(click image to enlarge)
This pencil drawing of a crouching naked girl was produced as a study for George Clausen’s major oil, Youth Mourning (1916, Imperial War Museums). The painting provided a sensitive, if stark response to the loss of so many soldiers on the Western Front, by channelling the grief of the artist’s daughter, Katharine, at the death of her fiancé, Geraint Payne. A Second Lieutenant in the 1st Highland Light Infantry, Payne had been killed
in action at the Battle of Neuve Chapelle, France, on 14 March 1915.
The painting shows a personification of Youth, prostrate before a grave marked by a wooden cross. The distant barren landscape, with its waterlogged craters, suggests a battlefield and evokes a sense of absence. The small plants in the foreground, pushing through the soil, may provide signs of hope.

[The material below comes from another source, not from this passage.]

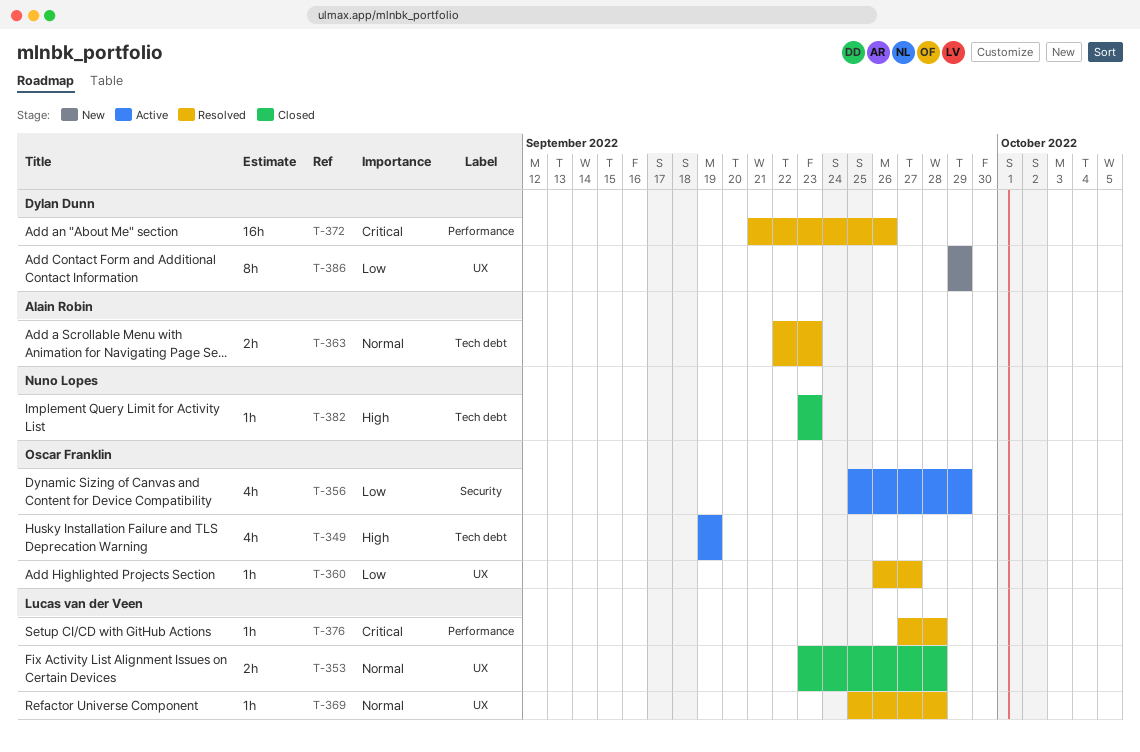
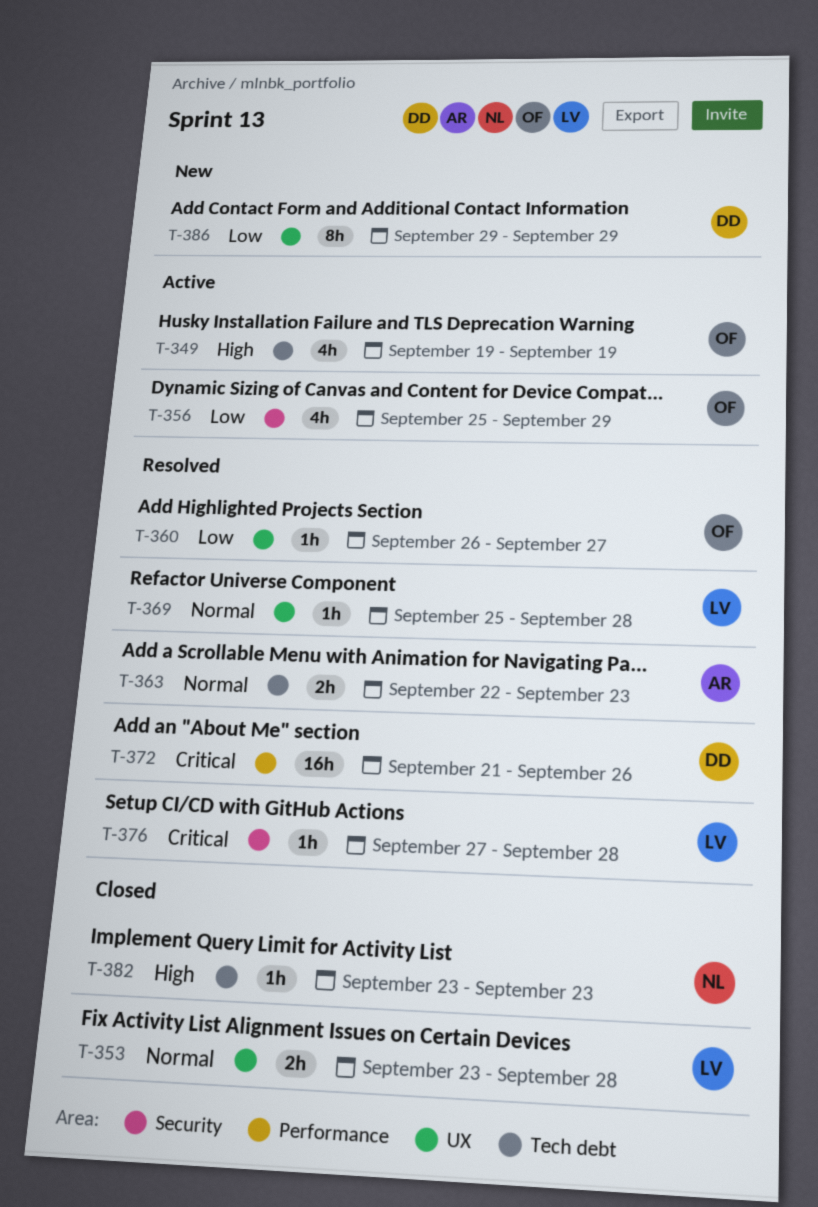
T-376, label: Performance -> Security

When Youth Mourning was exhibited at the Royal Academy of Arts in 1916, it elicited many positive reviews. It was acquired by C N Luxmoore of Torquay, the owner of at least three other works by Clausen. In 1929, Luxmoore presented it to the Imperial War Museum, and the other works to the Tate Gallery. Since then, it has come to epitomise both grief at those killed in war and a particular phase in Clausen’s career. As such, it was included in two major exhibitions: ‘Artists & the Great War’, held at the Newcastle upon Tyne Polytechnic Art Gallery in 1979 (as No 6), and ‘Sir George Clausen RA, 1852-1944’, mounted by Bradford Art Galleries and Museums in 1980 (as No 20). As a study for the painting, the present example of Clausen’s strength of draughtsmanship holds similar connotations.